Data supplied -

....

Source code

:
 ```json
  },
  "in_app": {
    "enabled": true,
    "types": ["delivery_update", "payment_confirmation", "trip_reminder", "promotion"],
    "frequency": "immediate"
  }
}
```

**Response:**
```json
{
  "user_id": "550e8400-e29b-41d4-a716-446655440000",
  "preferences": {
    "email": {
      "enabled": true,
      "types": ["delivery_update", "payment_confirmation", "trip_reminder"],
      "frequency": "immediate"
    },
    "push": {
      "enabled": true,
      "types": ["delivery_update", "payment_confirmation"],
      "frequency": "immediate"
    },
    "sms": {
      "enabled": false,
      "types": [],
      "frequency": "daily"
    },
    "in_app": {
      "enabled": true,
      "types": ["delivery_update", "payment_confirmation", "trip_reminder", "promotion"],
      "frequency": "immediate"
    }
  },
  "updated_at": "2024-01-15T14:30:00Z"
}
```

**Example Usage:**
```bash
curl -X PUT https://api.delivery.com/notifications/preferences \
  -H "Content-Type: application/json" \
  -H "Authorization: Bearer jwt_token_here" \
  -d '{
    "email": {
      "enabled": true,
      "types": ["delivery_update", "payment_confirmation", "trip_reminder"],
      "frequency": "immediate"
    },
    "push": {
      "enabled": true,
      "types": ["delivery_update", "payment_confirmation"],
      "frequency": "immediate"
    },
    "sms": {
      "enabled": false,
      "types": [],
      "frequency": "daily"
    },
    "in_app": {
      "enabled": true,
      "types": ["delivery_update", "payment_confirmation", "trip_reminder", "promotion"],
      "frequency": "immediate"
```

....

Task to complete - Each line of the data must come back exactly as written.

Solution for this problem -
Source code

:
 ```json
  },
  "in_app": {
    "enabled": true,
    "types": ["delivery_update", "payment_confirmation", "trip_reminder", "promotion"],
    "frequency": "immediate"
  }
}
```

**Response:**
```json
{
  "user_id": "550e8400-e29b-41d4-a716-446655440000",
  "preferences": {
    "email": {
      "enabled": true,
      "types": ["delivery_update", "payment_confirmation", "trip_reminder"],
      "frequency": "immediate"
    },
    "push": {
      "enabled": true,
      "types": ["delivery_update", "payment_confirmation"],
      "frequency": "immediate"
    },
    "sms": {
      "enabled": false,
      "types": [],
      "frequency": "daily"
    },
    "in_app": {
      "enabled": true,
      "types": ["delivery_update", "payment_confirmation", "trip_reminder", "promotion"],
      "frequency": "immediate"
    }
  },
  "updated_at": "2024-01-15T14:30:00Z"
}
```

**Example Usage:**
```bash
curl -X PUT https://api.delivery.com/notifications/preferences \
  -H "Content-Type: application/json" \
  -H "Authorization: Bearer jwt_token_here" \
  -d '{
    "email": {
      "enabled": true,
      "types": ["delivery_update", "payment_confirmation", "trip_reminder"],
      "frequency": "immediate"
    },
    "push": {
      "enabled": true,
      "types": ["delivery_update", "payment_confirmation"],
      "frequency": "immediate"
    },
    "sms": {
      "enabled": false,
      "types": [],
      "frequency": "daily"
    },
    "in_app": {
      "enabled": true,
      "types": ["delivery_update", "payment_confirmation", "trip_reminder", "promotion"],
      "frequency": "immediate"
```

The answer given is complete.